A more accurate description of the appreciative occasion is to consider it an occasion of engagement, aesthetic engagement. This is an especially salutary consequence of basing our understanding of the arts on appreciative experience, for it suggests that there may be no object as such in any art.12 The painting must be seen to be appreciated; without being engaged in experience, it is merely a physical object, a canvas coated with pigment. Similarly with every other art.

Literature offers a comparable example of an art whose object is elusive. Is the printed text the literary object, the poem on the page, the book in the hand? Clearly, here, too, the aesthetic focus must be the experience of literature, the movement of the text as it is read and entered in experience as a process of living through its narrative sequence of sounds and images, meanings and evocations. The musical model is suggestive here, as well.

As in appreciating music, the interplay of such features in the field experience of literature constitutes the aesthetic occasion. There is a creative contribution in the focusing, appreciation, and performance of perceptual experience so that these functions fuse and can be described only in relation to one another as an activity of human sensibility in full perceptual engagement. On such an account, music becomes truly exemplary. It liberates us from misleading questions, from false quests, from inherited presuppositions, and from other such obstacles to free and engaged aesthetic appreciation. Living in the sound is living in perceptual experience. It is the exemplar of every art and the true substance of appreciation.

1 Cf. Arnold Berleant, “Ruminations on Music as an Exemplary Art,” New Sound 40/2 (2012), 201-8.

2 See Arnold Berleant, The Aesthetic Field: A Phenomenology of Aesthetic Experience (Springfield, Ill.: C. C. Thomas l970).

3 Justus Buchler, The Metaphysics of Natural Complexes(New York: Columbia U.P.,1966).

4 Cf. Immanuel Kant, Critique of Judgment, §5.

5 John Dewey, Later Works, 6:5 cf. 1:51. See Gregory Pappas, John Dewey’s Ethics: Democracy As Experience (Bloomington: Indiana University Press, 2008).

6 This is developed in my book, Art and Engagement (Philadelphia: Temple University Press, 1991) and elaborated in subsequent writings. Cf. “What Is Aesthetic Engagement?” Contemporary Aesthetics, 12 (2013); Aesthetics in Action, International Yearbook of Aesthetics, Vol. 2014, pp. 17-19.

7 Florensky’s studies centered on Russian icons but also included Renaissance painting. See Pavel Florensky, Beyond Vision, Essays on the Perception of Art (London: Reaktion Books, 2002).

8 Ibid,. p. 250. [A perspectival artist] “is an observer who brings nothing of his own to the world, who cannot even synthesise his own fragmentary impressions, who, since he does not enter into a living interaction with the world and does not live in it, is not aware of this own reality either, although in his proud seclusion from the world he imagines himself to be that last instance. Yet on the basis of his own furtive experience he constructs all of reality, all of it, on the pretext of objectivity, squeezing it into what he has observed of reality’s own differential. This is precisely how the world view of Leonardo, Descartes, and Kant grows out of the soil of the Renaissance; this is also how the visual art equivalent to this world view–perspective–arises.” Ibid., p. 264.

##############################

● Exercise details
Copy, word for word, everything in the passage on aesthetic engagement from "2 See Arnold" down to "York: Columbia U.P.,1966).".

● Records provided

##############################

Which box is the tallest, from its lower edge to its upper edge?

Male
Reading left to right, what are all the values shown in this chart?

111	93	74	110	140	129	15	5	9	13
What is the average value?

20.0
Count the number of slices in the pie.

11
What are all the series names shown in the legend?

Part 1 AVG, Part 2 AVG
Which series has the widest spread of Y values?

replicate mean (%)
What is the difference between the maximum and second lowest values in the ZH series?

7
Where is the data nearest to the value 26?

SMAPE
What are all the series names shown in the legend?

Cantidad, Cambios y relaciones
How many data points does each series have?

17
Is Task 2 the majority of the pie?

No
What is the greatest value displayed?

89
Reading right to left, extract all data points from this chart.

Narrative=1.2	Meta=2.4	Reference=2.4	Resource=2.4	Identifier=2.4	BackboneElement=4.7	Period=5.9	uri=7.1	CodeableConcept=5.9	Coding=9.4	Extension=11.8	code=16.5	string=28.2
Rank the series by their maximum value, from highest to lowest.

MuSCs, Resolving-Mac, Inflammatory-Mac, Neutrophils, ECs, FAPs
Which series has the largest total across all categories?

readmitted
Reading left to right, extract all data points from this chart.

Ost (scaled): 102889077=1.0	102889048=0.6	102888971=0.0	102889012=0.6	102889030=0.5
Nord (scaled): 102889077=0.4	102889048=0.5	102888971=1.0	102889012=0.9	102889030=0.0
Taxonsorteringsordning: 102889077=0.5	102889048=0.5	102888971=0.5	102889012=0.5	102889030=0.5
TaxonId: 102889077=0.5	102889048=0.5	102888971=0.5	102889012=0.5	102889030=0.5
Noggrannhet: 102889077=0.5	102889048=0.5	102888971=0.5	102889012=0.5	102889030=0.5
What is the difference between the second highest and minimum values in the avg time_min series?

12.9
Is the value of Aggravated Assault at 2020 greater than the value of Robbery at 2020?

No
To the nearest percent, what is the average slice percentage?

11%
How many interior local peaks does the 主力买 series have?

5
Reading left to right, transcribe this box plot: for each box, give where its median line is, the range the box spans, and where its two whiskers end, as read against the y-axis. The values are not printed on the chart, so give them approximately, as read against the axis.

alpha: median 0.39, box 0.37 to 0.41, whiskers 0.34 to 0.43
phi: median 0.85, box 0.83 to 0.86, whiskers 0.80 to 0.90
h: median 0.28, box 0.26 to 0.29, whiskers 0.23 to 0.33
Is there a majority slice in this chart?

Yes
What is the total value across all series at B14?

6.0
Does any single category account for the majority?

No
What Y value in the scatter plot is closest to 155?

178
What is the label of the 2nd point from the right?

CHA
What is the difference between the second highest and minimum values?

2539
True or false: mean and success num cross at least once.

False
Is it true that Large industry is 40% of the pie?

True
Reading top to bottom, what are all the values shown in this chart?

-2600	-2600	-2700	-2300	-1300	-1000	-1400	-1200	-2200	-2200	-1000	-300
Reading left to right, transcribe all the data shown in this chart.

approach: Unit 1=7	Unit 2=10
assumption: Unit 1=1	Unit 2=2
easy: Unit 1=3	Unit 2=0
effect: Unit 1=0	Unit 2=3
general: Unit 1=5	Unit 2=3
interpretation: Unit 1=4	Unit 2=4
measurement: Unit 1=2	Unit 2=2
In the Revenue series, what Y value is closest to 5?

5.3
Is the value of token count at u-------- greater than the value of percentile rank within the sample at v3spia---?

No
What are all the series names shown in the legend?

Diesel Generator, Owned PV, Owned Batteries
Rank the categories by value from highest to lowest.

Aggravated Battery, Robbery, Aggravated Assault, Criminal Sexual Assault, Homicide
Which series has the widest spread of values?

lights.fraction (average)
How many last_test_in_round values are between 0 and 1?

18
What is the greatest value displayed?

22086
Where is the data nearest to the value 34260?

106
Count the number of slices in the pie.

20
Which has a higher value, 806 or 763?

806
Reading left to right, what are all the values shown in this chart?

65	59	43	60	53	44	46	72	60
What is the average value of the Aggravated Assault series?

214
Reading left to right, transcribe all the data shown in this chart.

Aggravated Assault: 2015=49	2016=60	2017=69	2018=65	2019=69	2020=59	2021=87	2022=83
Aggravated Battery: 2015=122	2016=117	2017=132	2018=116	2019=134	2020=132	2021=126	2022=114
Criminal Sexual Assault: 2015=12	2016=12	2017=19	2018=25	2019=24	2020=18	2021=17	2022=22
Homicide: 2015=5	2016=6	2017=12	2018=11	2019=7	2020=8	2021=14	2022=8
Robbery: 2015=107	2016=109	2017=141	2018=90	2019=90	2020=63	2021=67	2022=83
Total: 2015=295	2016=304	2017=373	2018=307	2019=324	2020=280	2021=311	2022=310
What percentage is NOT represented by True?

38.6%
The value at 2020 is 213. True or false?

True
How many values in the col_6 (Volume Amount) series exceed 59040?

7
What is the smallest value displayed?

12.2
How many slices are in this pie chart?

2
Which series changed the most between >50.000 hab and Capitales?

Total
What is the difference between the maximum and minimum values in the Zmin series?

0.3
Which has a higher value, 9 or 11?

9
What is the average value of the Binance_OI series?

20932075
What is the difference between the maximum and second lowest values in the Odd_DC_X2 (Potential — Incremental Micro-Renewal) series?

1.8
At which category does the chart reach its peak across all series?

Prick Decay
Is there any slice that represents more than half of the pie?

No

##############################

● Output below
2 See Arnold Berleant, The Aesthetic Field: A Phenomenology of Aesthetic Experience (Springfield, Ill.: C. C. Thomas l970).

3 Justus Buchler, The Metaphysics of Natural Complexes(New York: Columbia U.P.,1966).